America’s Maximalist Phase is Over. There May Not Be Another One
Afghanistan has dealt a fatal blow to our entire way of thinking about the world.
“Why do you think there has been such a furious focus on the pullout from Afghanistan?” a friend asked me the other day. “Yes, the images were horrific, the withdrawal has been ham-fisted, and the rhetoric has been callous. But all of this has been a long time coming.”
It’s a good and important question. Partly, I think, is that the botched withdrawal felt very personal. Beyond the usual feeding frenzy that an event like this occasions, coverage was driven by the legitimate panic and anguish many journalists and foreign policy specialists felt at abandoning and betraying Afghans they had worked with in the past. Twenty years is a long time, and a lot of people covering the story had built relationships with people in and outside Kabul who were now sending desperate pleas for help as America hastily packed up. On a purely human level, we were doing a shitty thing. And unlike most shitty things that countries regularly do in the pursuit of foreign policy, this hit home in ways it usually doesn’t for many in the imperial capital. That fed into shaping the frenzied tone with which the story was covered.
But I think something else is also at play. I think we are seeing the simultaneous unraveling of two organizing concepts for American foreign policy happen in real time. Both the belief in the hopeful narrative that liberal democracy was to be inevitably triumphant across the globe, and the fear-driven narrative that emerged after 9/11 for American engagement in the so-called Global War on Terror, have come apart. And I'm not sure it will be possible to put them together again.

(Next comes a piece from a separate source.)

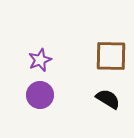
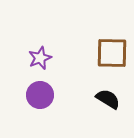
brown square: moved 1 px right, 3 px up
purple star: moved 2 px up
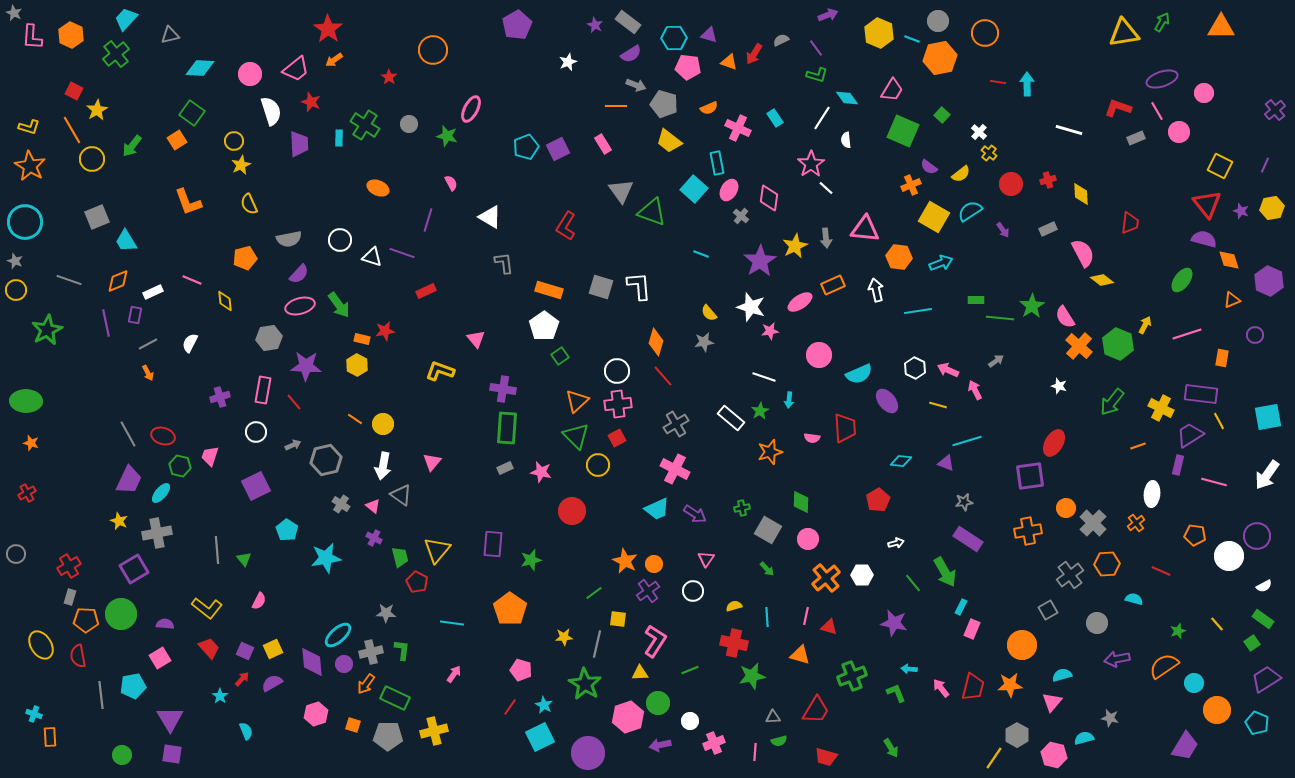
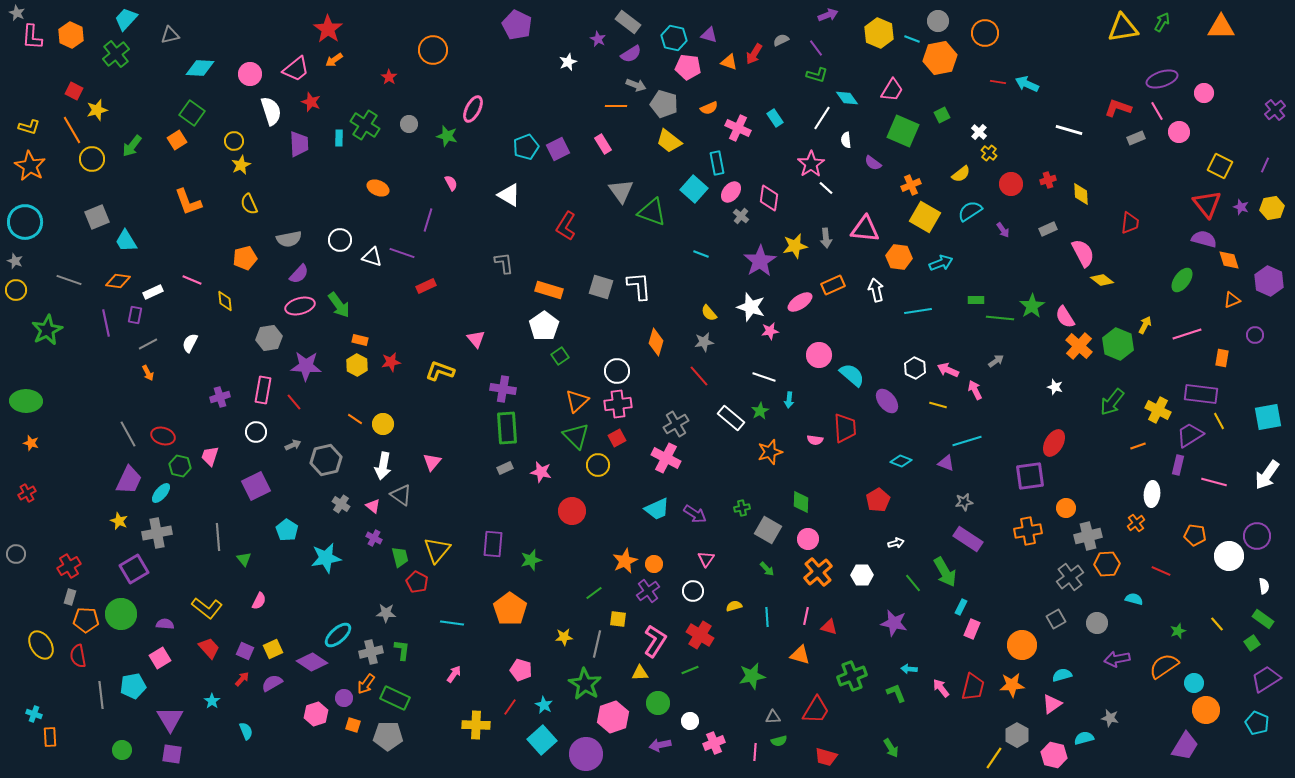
gray star at (14, 13): moved 3 px right
purple pentagon at (517, 25): rotated 16 degrees counterclockwise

Rhetoric about “freedom” and “democracy” have always guided and grounded American policymakers, either as foundational principles that must be upheld for moral reasons, or as a general means of mustering domestic support for various policies in a raucous, freewheeling republic. When such crusading rhetoric was soldered on to calls for countering a perceived existential threat, America could be roused to overwhelming activism abroad. Steve Sestanovich’s magisterial book Maximalist traces this tendency throughout the Cold War. The Truman, Kennedy, and Reagan presidencies represent high-points of this kind of thinking. The debacles in Korea and Vietnam provided brutal reality checks on unbridled American ambition, and the presidencies that followed tried to figure out how to, as Sestanovich puts it, “do less . . . not more. Think harder, not bigger. Hit the brakes, not the gas.”